• EXERCISE AIM: From the line containing "staining of cervical" to the end of the records below, output each line exactly; include both ends and nothing else.

• SOURCE INFORMATION:
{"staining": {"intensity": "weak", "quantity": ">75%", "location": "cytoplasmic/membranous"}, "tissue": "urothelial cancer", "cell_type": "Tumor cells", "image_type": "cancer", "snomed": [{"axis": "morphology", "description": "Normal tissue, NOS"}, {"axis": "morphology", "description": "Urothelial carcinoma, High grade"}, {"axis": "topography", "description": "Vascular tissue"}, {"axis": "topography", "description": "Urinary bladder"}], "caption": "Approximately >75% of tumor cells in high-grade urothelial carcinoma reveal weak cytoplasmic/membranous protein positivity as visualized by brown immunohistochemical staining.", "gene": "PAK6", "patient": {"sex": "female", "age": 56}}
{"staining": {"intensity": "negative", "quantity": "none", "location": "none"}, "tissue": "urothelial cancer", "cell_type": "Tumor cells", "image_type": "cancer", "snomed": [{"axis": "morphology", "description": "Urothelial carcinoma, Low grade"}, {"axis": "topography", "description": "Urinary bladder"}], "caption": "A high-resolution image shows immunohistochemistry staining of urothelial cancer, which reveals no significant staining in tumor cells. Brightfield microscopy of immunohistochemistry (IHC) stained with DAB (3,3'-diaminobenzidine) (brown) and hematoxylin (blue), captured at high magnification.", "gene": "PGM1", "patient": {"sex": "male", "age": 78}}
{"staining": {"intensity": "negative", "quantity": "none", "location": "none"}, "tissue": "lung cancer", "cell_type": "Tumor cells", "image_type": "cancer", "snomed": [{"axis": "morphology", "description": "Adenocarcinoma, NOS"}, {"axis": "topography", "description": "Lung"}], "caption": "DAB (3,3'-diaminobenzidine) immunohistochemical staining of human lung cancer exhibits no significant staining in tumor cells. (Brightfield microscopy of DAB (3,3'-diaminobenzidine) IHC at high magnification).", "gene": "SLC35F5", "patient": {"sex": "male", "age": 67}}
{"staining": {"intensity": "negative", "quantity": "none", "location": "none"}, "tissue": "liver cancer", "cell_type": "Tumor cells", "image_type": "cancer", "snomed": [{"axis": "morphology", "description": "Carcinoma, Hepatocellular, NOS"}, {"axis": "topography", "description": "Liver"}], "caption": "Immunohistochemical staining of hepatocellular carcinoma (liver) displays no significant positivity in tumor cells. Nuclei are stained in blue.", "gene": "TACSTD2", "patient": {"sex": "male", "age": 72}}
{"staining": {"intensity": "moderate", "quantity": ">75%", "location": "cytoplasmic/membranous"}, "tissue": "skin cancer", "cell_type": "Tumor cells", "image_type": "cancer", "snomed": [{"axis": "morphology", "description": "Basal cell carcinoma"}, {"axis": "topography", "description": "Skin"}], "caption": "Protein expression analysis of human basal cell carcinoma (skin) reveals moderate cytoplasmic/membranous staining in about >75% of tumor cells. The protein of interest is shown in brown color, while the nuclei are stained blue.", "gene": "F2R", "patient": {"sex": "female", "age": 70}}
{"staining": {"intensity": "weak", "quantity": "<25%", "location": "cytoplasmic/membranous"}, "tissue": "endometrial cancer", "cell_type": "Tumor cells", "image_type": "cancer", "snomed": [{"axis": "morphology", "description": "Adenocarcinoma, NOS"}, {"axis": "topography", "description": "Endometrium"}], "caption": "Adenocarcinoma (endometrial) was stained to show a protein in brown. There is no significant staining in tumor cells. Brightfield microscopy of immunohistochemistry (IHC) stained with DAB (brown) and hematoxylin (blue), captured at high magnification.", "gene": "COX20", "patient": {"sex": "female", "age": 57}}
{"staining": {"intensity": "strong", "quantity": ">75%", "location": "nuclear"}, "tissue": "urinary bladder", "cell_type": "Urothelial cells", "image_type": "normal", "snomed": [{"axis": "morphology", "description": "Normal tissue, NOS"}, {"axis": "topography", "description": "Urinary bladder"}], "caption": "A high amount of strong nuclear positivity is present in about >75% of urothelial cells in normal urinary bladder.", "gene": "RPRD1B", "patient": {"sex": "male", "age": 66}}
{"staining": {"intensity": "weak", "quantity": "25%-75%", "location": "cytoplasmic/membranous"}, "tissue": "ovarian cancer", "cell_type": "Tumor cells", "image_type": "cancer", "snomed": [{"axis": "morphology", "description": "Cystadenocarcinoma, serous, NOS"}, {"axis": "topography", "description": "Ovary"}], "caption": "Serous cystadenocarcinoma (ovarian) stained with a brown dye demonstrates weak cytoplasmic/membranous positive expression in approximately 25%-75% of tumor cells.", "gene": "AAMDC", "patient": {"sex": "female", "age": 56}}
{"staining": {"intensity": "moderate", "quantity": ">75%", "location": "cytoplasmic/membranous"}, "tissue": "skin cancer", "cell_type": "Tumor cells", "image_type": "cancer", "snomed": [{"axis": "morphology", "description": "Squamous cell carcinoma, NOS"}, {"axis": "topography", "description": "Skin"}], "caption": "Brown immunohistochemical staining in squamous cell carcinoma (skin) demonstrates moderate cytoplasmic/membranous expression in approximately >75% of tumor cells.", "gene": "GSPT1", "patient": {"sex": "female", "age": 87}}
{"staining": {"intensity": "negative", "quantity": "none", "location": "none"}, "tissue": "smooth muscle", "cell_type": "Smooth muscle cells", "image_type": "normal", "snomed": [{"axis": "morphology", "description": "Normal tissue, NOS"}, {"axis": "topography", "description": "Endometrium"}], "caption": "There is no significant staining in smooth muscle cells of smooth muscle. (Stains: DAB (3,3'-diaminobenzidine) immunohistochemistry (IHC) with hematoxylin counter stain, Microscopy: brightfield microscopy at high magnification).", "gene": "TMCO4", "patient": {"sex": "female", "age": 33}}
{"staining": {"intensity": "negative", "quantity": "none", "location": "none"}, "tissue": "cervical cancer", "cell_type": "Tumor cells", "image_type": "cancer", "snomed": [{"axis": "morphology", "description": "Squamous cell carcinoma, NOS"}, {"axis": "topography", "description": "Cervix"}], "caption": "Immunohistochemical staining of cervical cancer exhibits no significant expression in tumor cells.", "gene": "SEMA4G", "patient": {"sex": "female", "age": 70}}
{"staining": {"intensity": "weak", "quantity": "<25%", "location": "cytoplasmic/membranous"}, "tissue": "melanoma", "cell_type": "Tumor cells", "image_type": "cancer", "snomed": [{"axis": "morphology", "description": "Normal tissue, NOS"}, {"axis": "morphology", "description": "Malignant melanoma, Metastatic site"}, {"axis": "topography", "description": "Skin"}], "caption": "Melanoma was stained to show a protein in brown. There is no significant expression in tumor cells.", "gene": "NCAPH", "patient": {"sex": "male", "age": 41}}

• ANSWER TO THE EXERCISE:
{"staining": {"intensity": "negative", "quantity": "none", "location": "none"}, "tissue": "cervical cancer", "cell_type": "Tumor cells", "image_type": "cancer", "snomed": [{"axis": "morphology", "description": "Squamous cell carcinoma, NOS"}, {"axis": "topography", "description": "Cervix"}], "caption": "Immunohistochemical staining of cervical cancer exhibits no significant expression in tumor cells.", "gene": "SEMA4G", "patient": {"sex": "female", "age": 70}}
{"staining": {"intensity": "weak", "quantity": "<25%", "location": "cytoplasmic/membranous"}, "tissue": "melanoma", "cell_type": "Tumor cells", "image_type": "cancer", "snomed": [{"axis": "morphology", "description": "Normal tissue, NOS"}, {"axis": "morphology", "description": "Malignant melanoma, Metastatic site"}, {"axis": "topography", "description": "Skin"}], "caption": "Melanoma was stained to show a protein in brown. There is no significant expression in tumor cells.", "gene": "NCAPH", "patient": {"sex": "male", "age": 41}}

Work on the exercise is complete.